Brief 1 - In the listing, replace "locality" with "site" in the part that opens with the line containing "collectors: K. A. Stromayer" and closes with the line containing "country: Venezuela". Return only those lines, otherwise unchanged.

Reading passage -

────────

# One Swing



## geline (Apr 23, 2006)

I have heard that there must only be one swing for all. Use the same swing for both irons and woods but only the location of the ball and the stance are changed. Can we really do this, use the same swing for all the irons and woods?

Thanks


----------



## dblcorona (May 16, 2006)

For me. I try to keep the same swing but my grip changes quite a bit. With irons it is a pretty traditional grip. But with the driver, I turn my hands so I can get the club head in the right position. I'm sure though if I taped the two swings, my iron swing is a little more upright. Then again, I think I need a little pro instruction.:laugh:


----------



## fitz-uk (Apr 28, 2006)

There are many different golf swings, power swing for driving and long irons, finesse swing for short irons and chip shots, then you have your putting stroke.

Check out books by Dave Pelz, very informative.

If you try and play 1 swing for all shots, you would get round the course, but you would be costing yourself shots all the way around.

Personally Id love to see a flop shot played with the same swing a driver.


----------



## GolfBoy (May 13, 2006)

I don't think so. Or at least I don't think it would be wise to do that. Each club has it's own weight and structure so I don't think it would be too smart to use the same one every time.


----------



## white_tiger_137 (Mar 23, 2006)

As you move from driver to sand wedge, your backswing gets shorter, your swing plane more upright, your grip weaker, and your stance narrower. But certain elements carry over no matter what club you use. Things like rhythem and swing path stay with you. Furyk's loop doesn't magically disappear when he picks up a 4 iron. 

That said, you shouldn't even try to use the same swing for every shot; Every shot is different. The goal is to be able to shape your shots to meet any situation, which requires consistency and experience, as well as control over your clubs. The ability to modify your swing on the fly and still hit decent shots is what makes the game so much fun.


----------

────────

Records supplied -
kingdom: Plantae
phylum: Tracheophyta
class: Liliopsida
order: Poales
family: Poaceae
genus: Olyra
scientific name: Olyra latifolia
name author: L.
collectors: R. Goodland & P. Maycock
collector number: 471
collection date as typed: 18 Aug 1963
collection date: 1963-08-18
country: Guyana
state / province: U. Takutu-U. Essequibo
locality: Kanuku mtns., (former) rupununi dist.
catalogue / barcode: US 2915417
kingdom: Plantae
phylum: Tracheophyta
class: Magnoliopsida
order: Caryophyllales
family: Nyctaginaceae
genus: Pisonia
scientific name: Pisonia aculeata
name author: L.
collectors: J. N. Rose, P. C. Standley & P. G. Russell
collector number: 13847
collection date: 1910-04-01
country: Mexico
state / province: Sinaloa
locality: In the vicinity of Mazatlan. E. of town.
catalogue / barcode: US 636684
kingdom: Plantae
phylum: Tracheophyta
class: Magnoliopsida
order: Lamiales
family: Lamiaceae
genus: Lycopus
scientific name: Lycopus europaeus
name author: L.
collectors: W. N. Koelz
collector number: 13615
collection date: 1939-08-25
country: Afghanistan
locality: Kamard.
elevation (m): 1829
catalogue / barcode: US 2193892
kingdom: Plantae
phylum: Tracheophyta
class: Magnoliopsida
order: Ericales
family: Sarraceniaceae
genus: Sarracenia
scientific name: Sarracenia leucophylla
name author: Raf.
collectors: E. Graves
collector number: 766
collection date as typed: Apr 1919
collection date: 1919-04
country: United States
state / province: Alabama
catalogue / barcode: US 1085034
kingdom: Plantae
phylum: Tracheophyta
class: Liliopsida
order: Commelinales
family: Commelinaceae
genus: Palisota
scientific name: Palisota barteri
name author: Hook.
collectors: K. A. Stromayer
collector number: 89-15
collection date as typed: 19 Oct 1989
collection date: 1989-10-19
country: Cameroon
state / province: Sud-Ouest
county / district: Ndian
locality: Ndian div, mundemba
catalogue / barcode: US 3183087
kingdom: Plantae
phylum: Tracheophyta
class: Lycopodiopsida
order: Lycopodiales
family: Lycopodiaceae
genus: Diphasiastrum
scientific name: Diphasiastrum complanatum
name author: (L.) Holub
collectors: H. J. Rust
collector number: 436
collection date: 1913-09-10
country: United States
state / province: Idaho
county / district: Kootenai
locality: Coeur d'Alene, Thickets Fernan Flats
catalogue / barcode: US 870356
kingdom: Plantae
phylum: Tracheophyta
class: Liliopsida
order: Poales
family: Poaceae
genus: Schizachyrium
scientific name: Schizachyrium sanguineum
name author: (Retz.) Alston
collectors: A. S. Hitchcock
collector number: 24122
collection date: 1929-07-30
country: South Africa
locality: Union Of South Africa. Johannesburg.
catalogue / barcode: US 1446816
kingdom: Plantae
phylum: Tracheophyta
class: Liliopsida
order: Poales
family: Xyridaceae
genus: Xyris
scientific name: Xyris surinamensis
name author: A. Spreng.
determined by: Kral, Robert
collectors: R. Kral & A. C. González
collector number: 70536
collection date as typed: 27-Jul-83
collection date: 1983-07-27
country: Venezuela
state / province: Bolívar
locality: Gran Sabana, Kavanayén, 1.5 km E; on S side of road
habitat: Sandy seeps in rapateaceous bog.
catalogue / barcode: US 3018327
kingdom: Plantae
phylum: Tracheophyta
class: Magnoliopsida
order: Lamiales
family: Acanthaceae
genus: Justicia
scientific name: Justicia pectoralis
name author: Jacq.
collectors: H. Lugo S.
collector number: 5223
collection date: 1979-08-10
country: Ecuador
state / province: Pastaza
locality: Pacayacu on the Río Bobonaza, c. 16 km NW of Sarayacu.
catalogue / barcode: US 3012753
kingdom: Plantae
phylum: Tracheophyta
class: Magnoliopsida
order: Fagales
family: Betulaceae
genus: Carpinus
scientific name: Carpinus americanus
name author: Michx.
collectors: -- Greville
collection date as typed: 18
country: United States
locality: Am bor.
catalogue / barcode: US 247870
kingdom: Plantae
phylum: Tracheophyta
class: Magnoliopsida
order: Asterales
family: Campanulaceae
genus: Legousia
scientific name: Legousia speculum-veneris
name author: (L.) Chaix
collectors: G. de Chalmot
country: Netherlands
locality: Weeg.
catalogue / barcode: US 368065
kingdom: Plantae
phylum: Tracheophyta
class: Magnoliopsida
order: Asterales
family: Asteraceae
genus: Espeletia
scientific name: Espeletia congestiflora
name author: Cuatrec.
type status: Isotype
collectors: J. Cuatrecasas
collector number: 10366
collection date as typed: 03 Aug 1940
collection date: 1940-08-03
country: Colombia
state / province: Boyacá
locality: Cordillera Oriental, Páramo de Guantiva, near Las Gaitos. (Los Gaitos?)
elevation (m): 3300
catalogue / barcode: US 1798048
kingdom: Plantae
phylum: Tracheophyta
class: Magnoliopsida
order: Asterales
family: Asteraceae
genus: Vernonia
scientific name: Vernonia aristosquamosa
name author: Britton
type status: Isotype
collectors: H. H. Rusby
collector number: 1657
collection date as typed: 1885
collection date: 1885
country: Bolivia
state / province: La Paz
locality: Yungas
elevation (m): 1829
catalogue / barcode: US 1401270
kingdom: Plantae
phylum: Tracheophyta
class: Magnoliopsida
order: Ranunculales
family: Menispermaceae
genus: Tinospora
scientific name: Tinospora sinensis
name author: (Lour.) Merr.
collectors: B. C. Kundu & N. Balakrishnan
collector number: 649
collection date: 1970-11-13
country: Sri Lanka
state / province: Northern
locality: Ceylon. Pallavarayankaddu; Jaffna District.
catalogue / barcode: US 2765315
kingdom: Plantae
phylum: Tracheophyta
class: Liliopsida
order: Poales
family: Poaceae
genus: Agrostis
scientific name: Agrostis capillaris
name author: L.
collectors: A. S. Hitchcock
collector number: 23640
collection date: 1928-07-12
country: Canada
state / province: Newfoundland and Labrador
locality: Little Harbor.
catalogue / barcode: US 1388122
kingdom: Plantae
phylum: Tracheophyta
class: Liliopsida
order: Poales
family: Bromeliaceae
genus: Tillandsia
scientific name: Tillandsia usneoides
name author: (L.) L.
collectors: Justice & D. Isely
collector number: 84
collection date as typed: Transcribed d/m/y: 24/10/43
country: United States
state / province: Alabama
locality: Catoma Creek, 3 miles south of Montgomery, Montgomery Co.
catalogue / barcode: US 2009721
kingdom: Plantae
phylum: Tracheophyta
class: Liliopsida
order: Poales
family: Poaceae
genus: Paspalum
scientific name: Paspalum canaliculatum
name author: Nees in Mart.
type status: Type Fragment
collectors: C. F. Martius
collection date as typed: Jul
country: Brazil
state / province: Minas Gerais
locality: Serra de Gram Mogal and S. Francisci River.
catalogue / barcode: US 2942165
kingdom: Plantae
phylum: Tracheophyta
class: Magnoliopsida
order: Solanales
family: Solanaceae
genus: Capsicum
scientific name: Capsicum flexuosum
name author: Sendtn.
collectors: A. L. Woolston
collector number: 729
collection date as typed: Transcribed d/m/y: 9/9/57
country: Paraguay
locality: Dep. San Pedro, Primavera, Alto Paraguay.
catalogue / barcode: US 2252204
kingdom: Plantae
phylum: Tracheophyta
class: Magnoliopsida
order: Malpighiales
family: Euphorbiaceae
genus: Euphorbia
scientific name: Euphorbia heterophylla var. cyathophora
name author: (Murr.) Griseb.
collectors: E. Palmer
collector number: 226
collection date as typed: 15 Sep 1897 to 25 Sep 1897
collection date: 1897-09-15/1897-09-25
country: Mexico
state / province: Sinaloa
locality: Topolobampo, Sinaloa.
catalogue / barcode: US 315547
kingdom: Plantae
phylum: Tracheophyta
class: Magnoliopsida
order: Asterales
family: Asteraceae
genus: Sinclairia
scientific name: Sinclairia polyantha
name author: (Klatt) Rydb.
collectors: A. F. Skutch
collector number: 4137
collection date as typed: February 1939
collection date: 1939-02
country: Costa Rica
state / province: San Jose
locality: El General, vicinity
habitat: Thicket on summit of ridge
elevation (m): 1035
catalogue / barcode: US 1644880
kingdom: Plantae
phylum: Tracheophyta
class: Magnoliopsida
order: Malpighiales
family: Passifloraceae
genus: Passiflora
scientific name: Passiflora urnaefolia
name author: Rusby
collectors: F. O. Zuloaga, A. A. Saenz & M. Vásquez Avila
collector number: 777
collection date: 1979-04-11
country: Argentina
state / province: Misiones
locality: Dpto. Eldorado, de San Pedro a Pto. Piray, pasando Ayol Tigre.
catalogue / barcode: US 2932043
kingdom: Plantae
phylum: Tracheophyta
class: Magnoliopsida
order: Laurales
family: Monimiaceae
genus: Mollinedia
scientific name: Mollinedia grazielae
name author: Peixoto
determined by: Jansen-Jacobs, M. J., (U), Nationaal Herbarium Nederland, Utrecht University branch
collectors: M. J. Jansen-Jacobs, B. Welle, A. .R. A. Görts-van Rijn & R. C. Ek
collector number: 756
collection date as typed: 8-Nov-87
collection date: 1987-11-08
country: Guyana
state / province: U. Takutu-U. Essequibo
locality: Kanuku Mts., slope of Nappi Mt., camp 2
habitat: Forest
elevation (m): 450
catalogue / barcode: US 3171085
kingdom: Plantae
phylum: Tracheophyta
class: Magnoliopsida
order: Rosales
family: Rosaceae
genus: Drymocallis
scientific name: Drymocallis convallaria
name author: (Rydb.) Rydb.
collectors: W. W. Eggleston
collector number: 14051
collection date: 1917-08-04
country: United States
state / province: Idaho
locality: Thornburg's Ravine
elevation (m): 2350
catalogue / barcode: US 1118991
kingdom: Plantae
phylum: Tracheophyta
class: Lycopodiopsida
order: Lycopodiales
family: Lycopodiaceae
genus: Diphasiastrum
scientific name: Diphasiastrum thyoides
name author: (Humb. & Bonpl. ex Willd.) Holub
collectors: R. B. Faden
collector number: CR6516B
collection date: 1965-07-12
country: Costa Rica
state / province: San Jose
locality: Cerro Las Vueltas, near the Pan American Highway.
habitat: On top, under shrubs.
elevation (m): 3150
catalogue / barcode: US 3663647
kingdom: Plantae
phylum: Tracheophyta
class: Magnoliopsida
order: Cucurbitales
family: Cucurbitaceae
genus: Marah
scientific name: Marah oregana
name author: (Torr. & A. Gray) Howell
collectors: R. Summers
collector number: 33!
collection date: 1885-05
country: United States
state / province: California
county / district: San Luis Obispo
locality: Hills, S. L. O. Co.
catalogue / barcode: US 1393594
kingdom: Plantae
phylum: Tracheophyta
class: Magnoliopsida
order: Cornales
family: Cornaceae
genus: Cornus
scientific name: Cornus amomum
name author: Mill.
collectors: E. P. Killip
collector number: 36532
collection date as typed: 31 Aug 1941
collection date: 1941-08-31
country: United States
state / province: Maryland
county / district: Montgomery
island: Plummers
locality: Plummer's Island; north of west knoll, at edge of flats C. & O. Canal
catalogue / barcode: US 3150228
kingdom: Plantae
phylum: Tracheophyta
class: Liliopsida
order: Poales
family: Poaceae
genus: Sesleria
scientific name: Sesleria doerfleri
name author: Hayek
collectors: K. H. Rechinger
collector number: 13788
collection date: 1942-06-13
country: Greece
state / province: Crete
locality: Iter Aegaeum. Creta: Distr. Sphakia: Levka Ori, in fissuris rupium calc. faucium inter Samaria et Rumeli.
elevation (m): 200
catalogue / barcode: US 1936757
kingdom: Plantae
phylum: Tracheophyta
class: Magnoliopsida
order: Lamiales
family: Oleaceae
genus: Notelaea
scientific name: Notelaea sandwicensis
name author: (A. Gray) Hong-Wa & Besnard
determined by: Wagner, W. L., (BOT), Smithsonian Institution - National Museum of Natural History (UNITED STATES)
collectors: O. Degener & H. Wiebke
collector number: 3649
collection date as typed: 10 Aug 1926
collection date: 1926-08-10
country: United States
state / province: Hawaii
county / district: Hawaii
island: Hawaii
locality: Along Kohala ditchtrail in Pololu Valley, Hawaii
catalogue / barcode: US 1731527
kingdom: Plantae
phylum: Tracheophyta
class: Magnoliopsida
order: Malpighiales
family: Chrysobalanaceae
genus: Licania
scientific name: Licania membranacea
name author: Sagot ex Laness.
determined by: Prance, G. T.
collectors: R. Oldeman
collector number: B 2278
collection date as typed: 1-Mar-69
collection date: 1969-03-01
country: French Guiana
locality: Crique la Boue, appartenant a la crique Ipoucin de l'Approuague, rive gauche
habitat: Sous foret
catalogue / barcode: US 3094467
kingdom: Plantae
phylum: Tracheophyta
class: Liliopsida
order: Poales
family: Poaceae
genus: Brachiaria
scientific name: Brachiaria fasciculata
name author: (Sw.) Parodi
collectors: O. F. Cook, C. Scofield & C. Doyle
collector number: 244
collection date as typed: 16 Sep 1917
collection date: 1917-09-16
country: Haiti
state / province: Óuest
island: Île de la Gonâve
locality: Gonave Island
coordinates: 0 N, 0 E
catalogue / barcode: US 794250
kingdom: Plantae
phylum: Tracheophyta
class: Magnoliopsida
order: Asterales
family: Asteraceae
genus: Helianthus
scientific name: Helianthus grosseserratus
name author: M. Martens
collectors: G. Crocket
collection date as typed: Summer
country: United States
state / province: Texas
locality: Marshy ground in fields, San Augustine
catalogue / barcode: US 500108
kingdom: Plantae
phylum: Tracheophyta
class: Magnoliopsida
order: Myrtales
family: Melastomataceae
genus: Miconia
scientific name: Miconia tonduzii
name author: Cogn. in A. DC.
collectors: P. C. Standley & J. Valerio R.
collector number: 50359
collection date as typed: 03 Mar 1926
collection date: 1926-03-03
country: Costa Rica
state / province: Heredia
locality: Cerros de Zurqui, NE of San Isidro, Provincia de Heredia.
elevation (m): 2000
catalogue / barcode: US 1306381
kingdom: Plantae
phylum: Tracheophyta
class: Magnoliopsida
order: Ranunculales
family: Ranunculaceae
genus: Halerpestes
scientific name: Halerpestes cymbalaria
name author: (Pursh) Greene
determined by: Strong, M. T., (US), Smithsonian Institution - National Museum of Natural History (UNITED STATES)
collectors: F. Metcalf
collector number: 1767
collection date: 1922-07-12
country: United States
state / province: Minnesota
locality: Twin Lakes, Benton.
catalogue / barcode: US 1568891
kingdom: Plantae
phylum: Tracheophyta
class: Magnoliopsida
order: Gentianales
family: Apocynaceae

────────

Brief 2 -
Answer these questions about the golf swing thread:
(a) Whose books does fitz-uk recommend?
(b) What does dblcorona say changes quite a bit between clubs?
(c) According to white_tiger_137, what happens to the backswing as you move from driver to sand wedge?

Written solution 1 -
collectors: K. A. Stromayer
collector number: 89-15
collection date as typed: 19 Oct 1989
collection date: 1989-10-19
country: Cameroon
state / province: Sud-Ouest
county / district: Ndian
site: Ndian div, mundemba
catalogue / barcode: US 3183087
kingdom: Plantae
phylum: Tracheophyta
class: Lycopodiopsida
order: Lycopodiales
family: Lycopodiaceae
genus: Diphasiastrum
scientific name: Diphasiastrum complanatum
name author: (L.) Holub
collectors: H. J. Rust
collector number: 436
collection date: 1913-09-10
country: United States
state / province: Idaho
county / district: Kootenai
site: Coeur d'Alene, Thickets Fernan Flats
catalogue / barcode: US 870356
kingdom: Plantae
phylum: Tracheophyta
class: Liliopsida
order: Poales
family: Poaceae
genus: Schizachyrium
scientific name: Schizachyrium sanguineum
name author: (Retz.) Alston
collectors: A. S. Hitchcock
collector number: 24122
collection date: 1929-07-30
country: South Africa
site: Union Of South Africa. Johannesburg.
catalogue / barcode: US 1446816
kingdom: Plantae
phylum: Tracheophyta
class: Liliopsida
order: Poales
family: Xyridaceae
genus: Xyris
scientific name: Xyris surinamensis
name author: A. Spreng.
determined by: Kral, Robert
collectors: R. Kral & A. C. González
collector number: 70536
collection date as typed: 27-Jul-83
collection date: 1983-07-27
country: Venezuela

Written solution 2 -
(a) Dave Pelz
(b) The grip
(c) It gets shorter